Wednesday, July 14, 2010

I've gotta have Faith...

I have to have Faith... Nothing else matters. This simple statement popped into my head while I was twittling my thumbs a few hours ago. I've been on a whirlwind of emotions as of late and can't seem to find anyone or anything that settles them. Going to the bookstore helped and spending three weeks with my nieces also covered up the unsettling feelings I've been having. But now, I sit in a quiet house, left to my thoughts that are doing circles inside my head.

As I mentioned in my previous post, I've lost that desire or motivation to do much. I fear I gave the wrong impression to many of my friends as a handful of you reached out to me, ensuring I was ok. The warm words of advise that you each gave to me or simply knowing that you care was enough to bring a smile to my face. I need to correct myself here, as I don't want to give any of you the impression that I'm depressed or thinking of moving into a dark cave for eternity. I just think I hit that very large hill, actually a mountain in my life, and all I've been given is one of those toy shovels you find in the $1 section at Target.

Heavy decisions are laying at my feet right now... Though nothing has been said, I feel that I have a good chance staying on with Target, making more money in a management position... with the catch of moving back to Utah and going back to a store (rather than the office I've been content with for the last 4 years) in order for this to happen. If I choose to forgo this, I stay in Colorado, don't have nearly as good of a chance staying on with the company (and honestly I'm not 100% positive I want too) left to look for work here.

Success and growth with a well known company that will ultimately pull me away from my family again OR stay close to the most important thing in my life (family), risk loosing my job and having that feeling of total loss for what my future holds?
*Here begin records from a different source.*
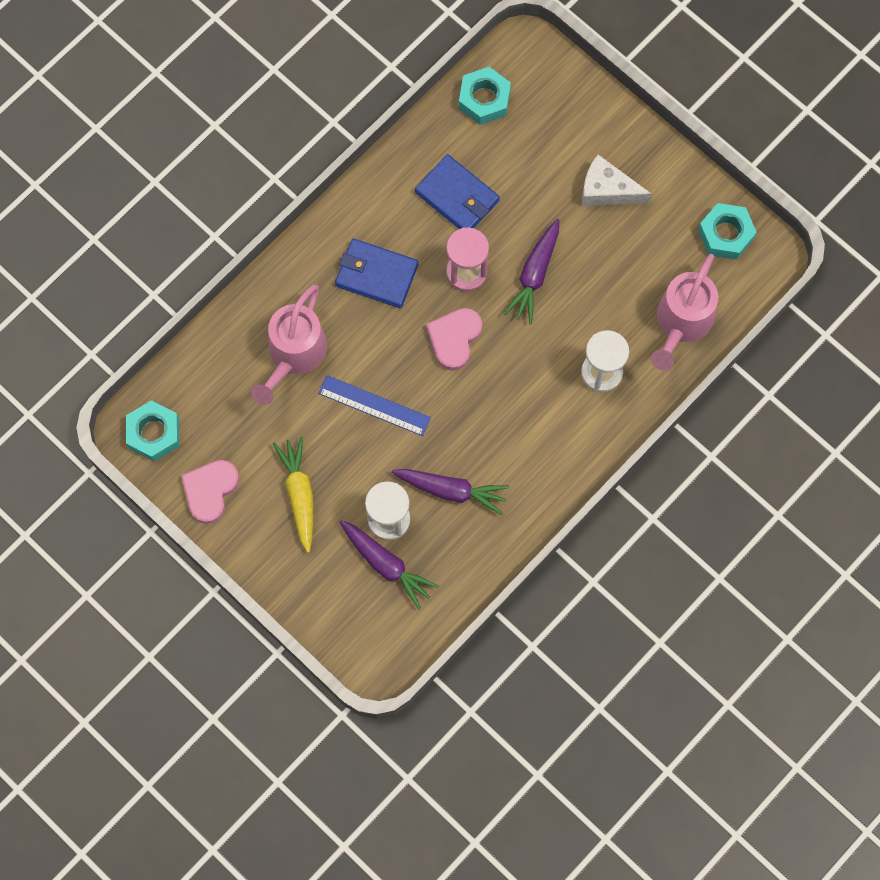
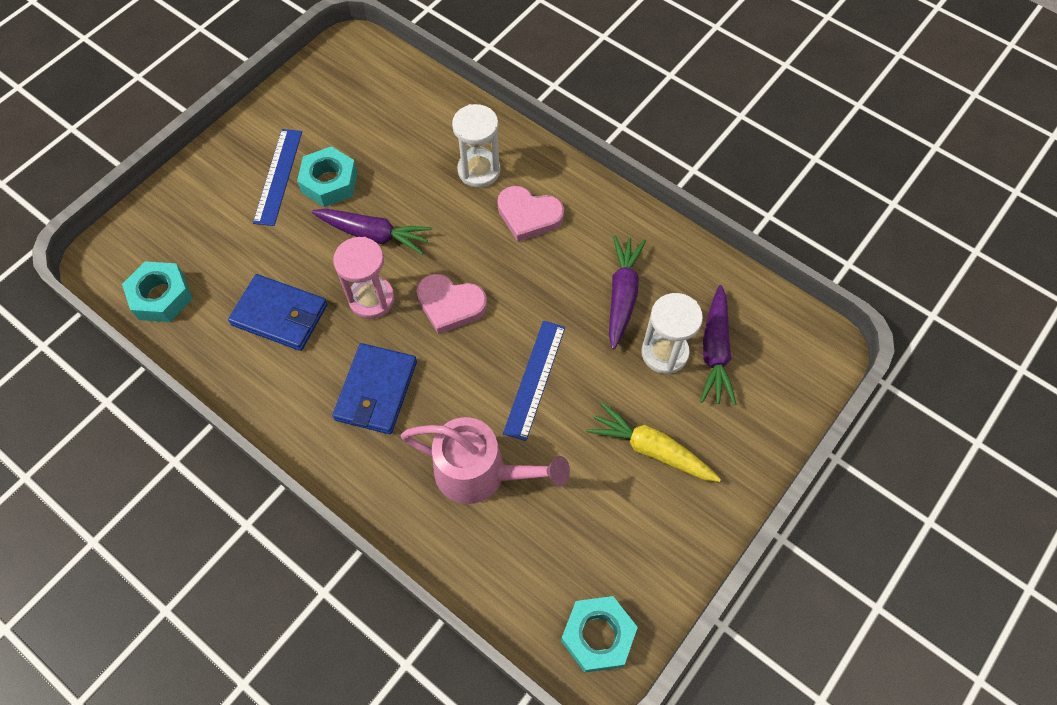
camera: 95 degrees left, 10 degrees down
pink heart [181,460,239,524] -> pink heart moved to [497,186,564,242]
yellow carrot [273,437,314,553] -> yellow carrot turned 45 degrees clockwise [586,402,721,482]
purple carrot [340,520,439,609] -> purple carrot turned 150 degrees clockwise [700,285,736,405]
blue wallet [415,154,500,229] -> blue wallet turned 75 degrees clockwise [228,274,327,351]
white cheese [582,155,652,206] -> blue ruler [253,129,302,226]
pink watering can [651,254,718,371] -> none
turquoise nut [698,203,757,260] -> turquoise nut moved to [297,147,358,207]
That is why... I have to have Faith. Nothing else matters.

Tuesday, July 6, 2010

Frustrations

Its been a while since I've last visited my blog or anyone else for that matter. I feel bad that I've lost all desire to get on here and make an effort to be "involved". A lot has happened over the last several weeks, some good things and some bad things. More than anything I've lost a lot of motivation to do things. There has been a lot on my mind and it really has been trying on me. I am looking for the sun through the clouds and trying to see the good through the bad. I am hoping that over the next few weeks I won't loose complete hope and will find that fire to light underneath me. Typically I don't like to write about the negative things in my life, because I want my blog to be a place where people can laugh at the things I experience and find some peace of mind after reading what I write. Normally I would just let this blow over, pick something funny that has happened and not even bring up the frustrations in my life, but I promised my sister I would continue to write and so this is what is going on....


I found out that my current position is going to be moving up to Headquarters in Minnesota in March which is not something that I'm interested in pursuing. There has been a lot of conflicting information given to me and I'm starting to question if my time with this company is coming to an end. For the first time in a LONG time I have put my resume together and began taking a peek at what else is out there. I almost feel forced to do this, I really enjoy my job as a recruiting specialist and am sad that this is the step I have to take. I guess this is an opening door for me... as they say when one door closes another one opens. This may be a chance for me to start my life.

I've been focusing a lot on school. I have less than a year left until I will graduate with my degree. I know many people don't see this as the accomplishment but it really is. For more reasons than many of you will ever know, I have to find pride in this tiny chapter in my life. I am proud of my accomplishments thus far and can't wait until these online classes are over. They take up so much of my time that I spend about 10-15 hours a week just doing homework. I am loosing my motivation to work out and can see the effects of it. I typically try and make it a point to spend an hour at the gym but the last few weeks that hasn't been the case. I have the scale sitting in my bathroom and I'm afraid when I step on it, the thing will speak for the first time yelling "get off me fatso!" I miss writing and wish I could write about things that interest me and not on topics like "How can working in a team be a good thing"

Reading helps me move through these frustrating moments. I love to read and have been working through books left and right. (Speaking of this, I should write thank you letters to a few of my favorite authors). I've been spending a lot of time just by myself contemplating what it is that I'm supposed to do. I'm not the type of person who just expects things to happen for me. I'm a person who has to have a plan and will write that plan of my life if I have too. I don't want to wait and see what comes along. I want to make sure that I have a hand in where things go. I want to make sure that I'm ready for what God gives me.

If any of you have suggestions, places to check out for employment or other methods to find motivation I would really appreciate it.